Offense Abysmal in Kings 3-1 Loss to Colorado
Matt Greene (presumbly) wonders when this offensive slump will ever end. (photo courtesy of NHL.com)
The Kings fell to the visiting Colorado Avalanche by a score of 3-1. J.S. Giguere stopped twenty-five of the twenty-six shots he faced and Peter Mueller had the go-ahead goal in just his fifth game back from a career-threatening concussion. It was his third goal of the season after two earlier in the week. Mueller had previously been sidelined since 4/4/2010.
In the losing effort, birthday boy Jonathan Quick was not bad, but clearly frustrated after being dealt his twenty-first loss of the season. The goaltender drew a slashing penalty late in the third period which led to the final Colorado tally and the then insurmountable two-goal deficit. The Kings have scored two goals or fewer (including overtime and shootouts) in all but one of Quick’s losses on the year.
The offensive slump continued for the Kings in a big way and that was clearly evident during the team’s first period of play. After recording three shots on goal in the first five minutes, they went without one for next twelve minutes. The Kings were outshot 10-0 in those twelve minutes.
The second period began with the same amount of enthusiasm and push from the home team, as they didn’t get another shot on goal until Anze Kopitar’s goal 5:26 into the frame. The Kings’ leading scorer parked himself in front of the net as a Dustin Brown shot from the point bounced off Giguere’s right pad and onto Kopitar’s stick for the easy finish. Prior to that tally however, the Kings saw an entire twenty minutes of game-play go by without recording a single shot on net. No word on what sort of dubious record the home team had been chasing with that effort.
However, the lone goal served as the Kings’ only highlight of the evening. They were outshot overall by a count of 31-26, although it was never really that close at all. They were outplayed, out-hustled and flat out beat in almost every single facet of the game.
It was another ugly showing at home. For as often as they find themselves on the winning side of the stat sheet, the Staples Center has presented its own number of problems and currently serves as a venue that has grown accustomed to seeing less than inspired play on a nightly basis.

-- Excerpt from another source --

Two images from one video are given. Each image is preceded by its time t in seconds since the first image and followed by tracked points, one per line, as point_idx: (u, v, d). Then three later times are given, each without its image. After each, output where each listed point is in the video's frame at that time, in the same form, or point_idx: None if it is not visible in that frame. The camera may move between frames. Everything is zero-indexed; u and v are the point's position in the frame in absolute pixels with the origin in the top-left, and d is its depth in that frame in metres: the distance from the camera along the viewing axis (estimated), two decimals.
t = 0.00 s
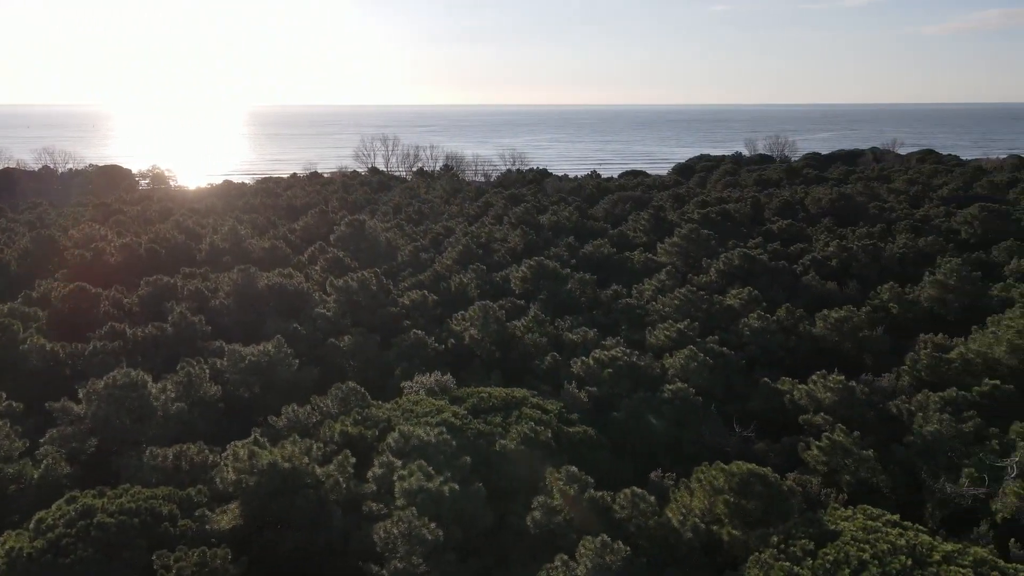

The loss dropped the Kings to a point behind Pacific division-leading San Jose, although they have played four less games than this Los Angeles squad. The offense still stakes its claim as worst in the league, a figure that had seemingly been on the rise during the first few games under Darryl Sutter but has been nothing but sputtering as of late. They’ve scored a total of 107 goals on the season, five behind the Columbus and the New York Islanders, two teams who are very nearly the worst in their respective conference. For what it’s worth, they have allowed 110 goals, which marks a goals scored vs. allowed differential of -3. Of the sixteen teams currently in playoff contention, only Colorado and New Jersey have a worse figure.